The United Native Friendship Centre’s Aboriginal Head Start program held its grand opening on Monday, celebrating the program that was first launched in Fort Frances as a summer program in 1996.
“Fort Frances was one of the first Aboriginal Head Start summer programs in all of Canada,” noted Rhonda Evans of the Public Health Agency of Canada who was on hand for the opening.
Now, with $260,000 in government funding, the UNFC has been able to put together a full-time program for pre-school children.
After the funding was announced in 2003, Fort Frances was selected as a site, noted Evans.
“Everyone worked really, really hard to develop this project,” she added.
AHS is for children up to age six and prepares them for kindergarten.

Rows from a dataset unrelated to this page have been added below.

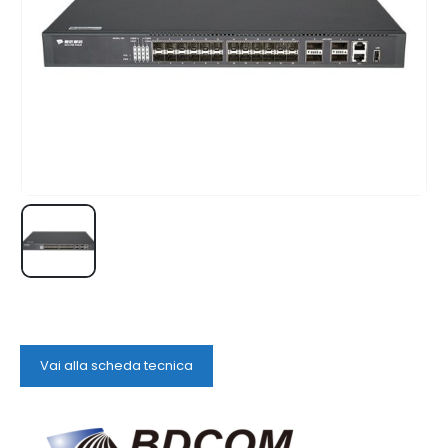
Vai alla scheda tecnica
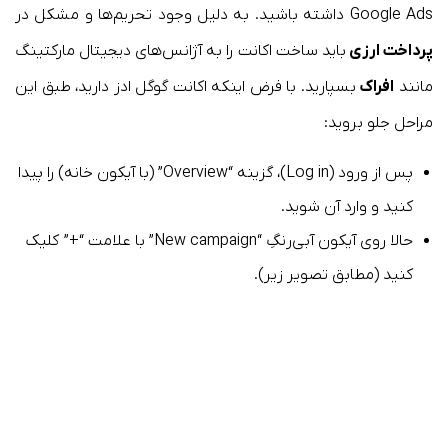
Google Ads داشته باشید. به دلیل وجود تحریم‌ها و مشکل در
پرداخت ارزی
باید ساخت اکانت را به آژانس‌های دیجیتال مارکتینگ
مانند
افراک
بسپارید. با فرض اینکه اکانت گوگل ادز دارید، طبق این
مراحل جلو بروید:
پس از ورود (Log in)، گزینه “Overview” (با آیکون خانه) را پیدا
کنید و وارد آن شوید.
حالا روی آیکون آبی‌رنگِ “New campaign” با علامت “+” کلیک
کنید (مطابق تصویر زیر).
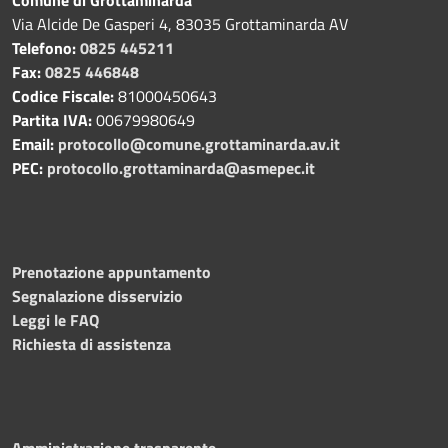
Via Alcide De Gasperi 4, 83035 Grottaminarda AV
Telefono:
0825 445211
Fax:
0825 446848
Codice Fiscale:
81000450643
Partita IVA:
00679980649
Email:
protocollo@comune.grottaminarda.av.it
PEC:
protocollo.grottaminarda@asmepec.it
Prenotazione appuntamento
Segnalazione disservizio
Leggi le FAQ
Richiesta di assistenza
Amministrazione trasparente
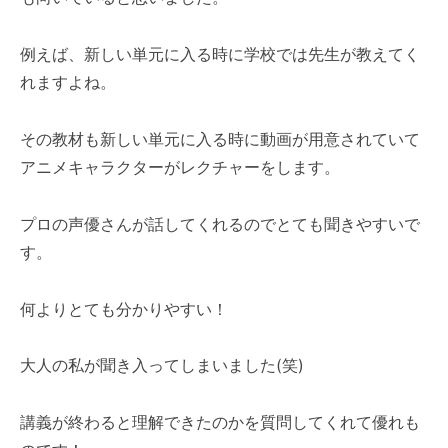
例えば、新しい単元に入る時に学校では先生が教えてく
れますよね。
その教材も新しい単元に入る時に動画が用意されていて
アニメキャラクターがレクチャーをします。
プロの声優さんが話してくれるのでとても聞きやすいで
す。
何よりとても分かりやすい！
大人の私が聞き入ってしまいました(笑)
講義が終わると理解できたのかを質問してくれて優れも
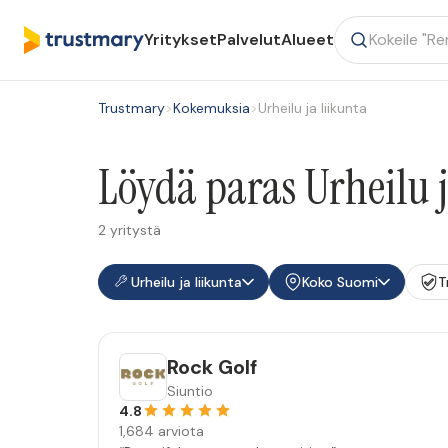
Yritykset
Palvelut
Alueet
Trustmary
>
Kokemuksia
>
Urheilu ja liikunta
Löydä paras Urheilu 
2 yritystä
Urheilu ja liikunta
Koko Suomi
T
Rock Golf
Siuntio
4.8
1,684 arviota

The program focuses on six central components: culture and language, education, health promotion, nutrition, social support, and parental and family involvement.
There is a strong emphasis on culture and language in a safe and nurturing environment.
“Looking out at all of you here, I feel a sense of pride and belonging,” said program coordinator Charity Calder to the parents and community members assembled for the ceremony.
Both the UNFC and Footprints drumming circles performed during the event, and elder Bessie Mainville gave the program its Ojibway name.
The name she chose, after much reflection, was Zaagi’ Di Win, meaning “love.”
Calder and UNFC Executive Director Sheila McMahon also unveiled the program’s logo, including four children in red, black, white, and yellow, colours representing the four directions. The logo also features seven feathers, representing the Seven Teachings—respect, love, honesty, courage, humility, wisdom, and truth.
In addition to a coordinator, the program has a number of other staff including a teacher, and a parent council. AHS is located on Butler Avenue, in what was formerly the Calvary Tabernacle Church.
The UNFC took possession of the building last March, and the program started up in January.